What the exercise asks:
Recast the rows below as a numbered list with no blank lines, and omit the pictures.
(Exercise data)
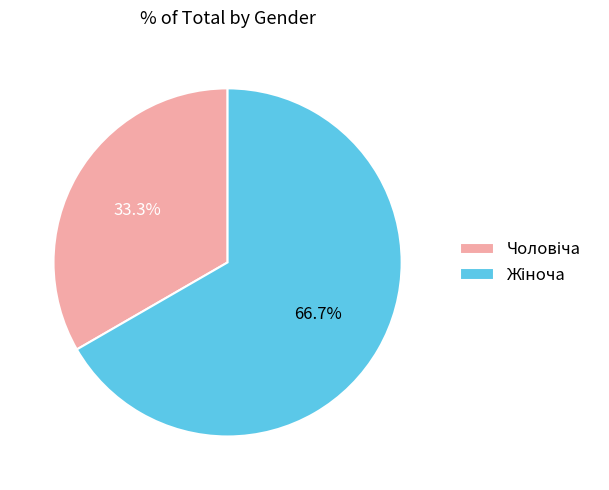

Count the number of slices in the pie.

2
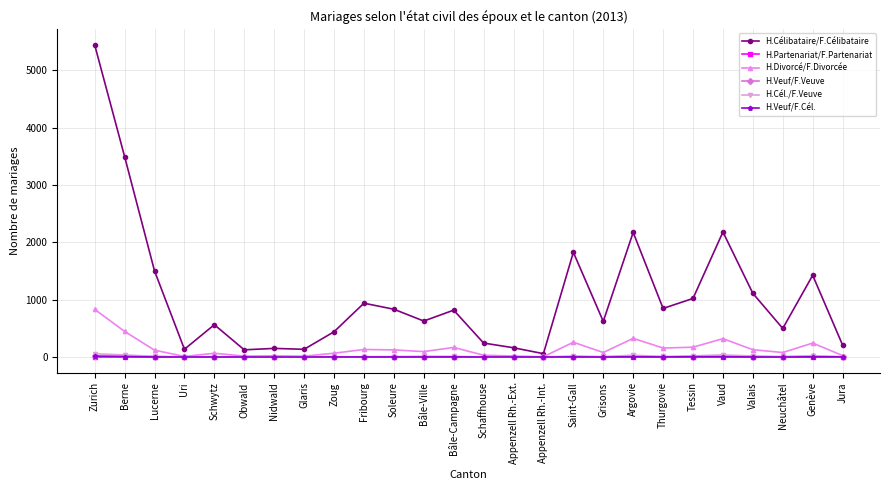

What is the total value across all series at Grisons?

707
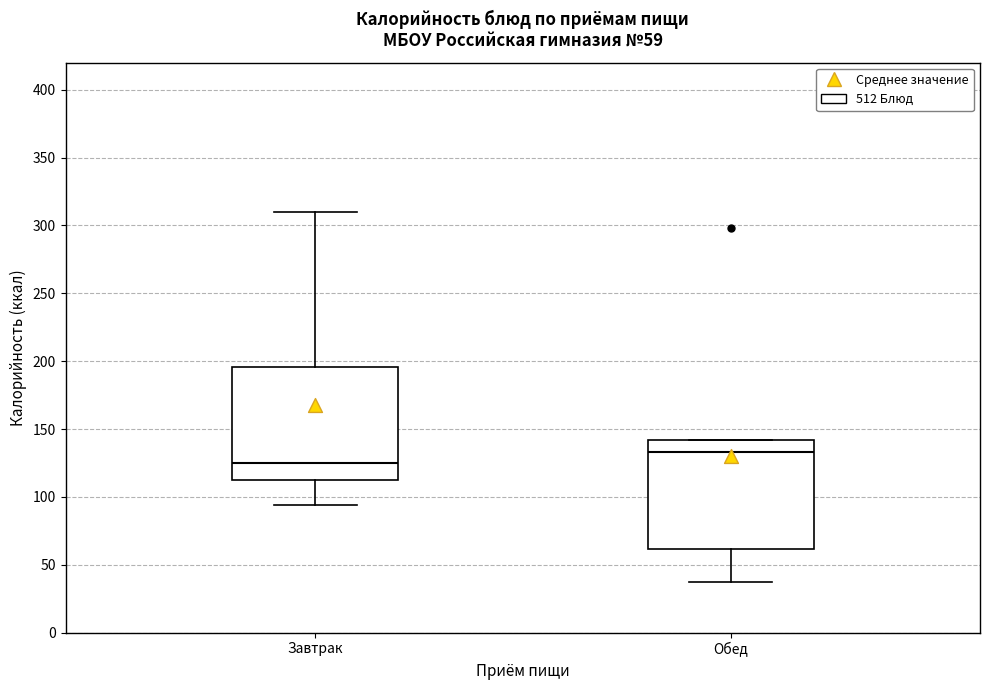

Which box has the lowest median line?

Завтрак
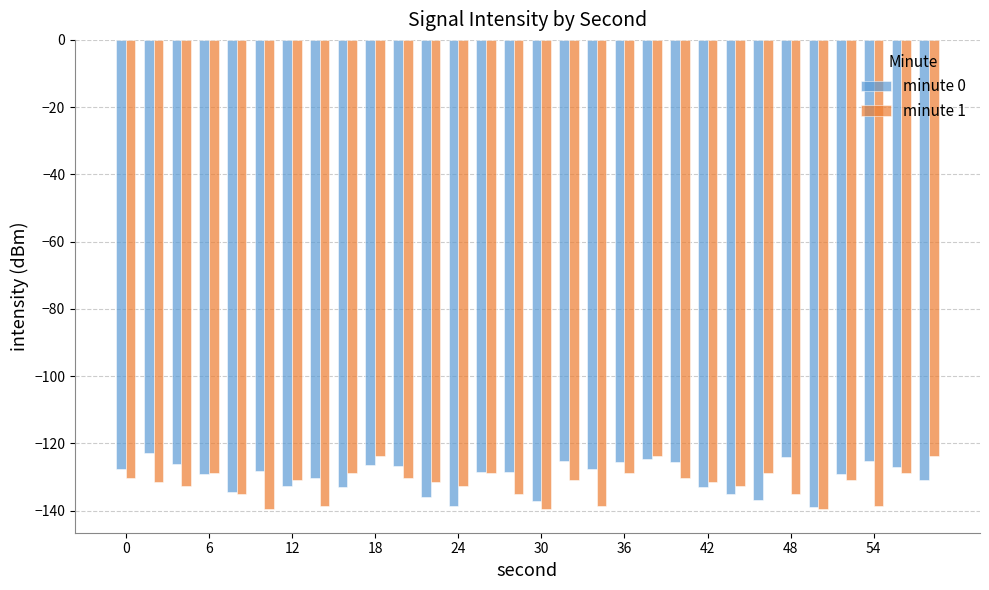

What is the difference between the second highest and second lowest values in the minute 0 series?

14.7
(End Exercise data)
Reply to the task:
1. Count the number of slices in the pie.
2. 2
3. What is the total value across all series at Grisons?
4. 707
5. Which box has the lowest median line?
6. Завтрак
7. What is the difference between the second highest and second lowest values in the minute 0 series?
8. 14.7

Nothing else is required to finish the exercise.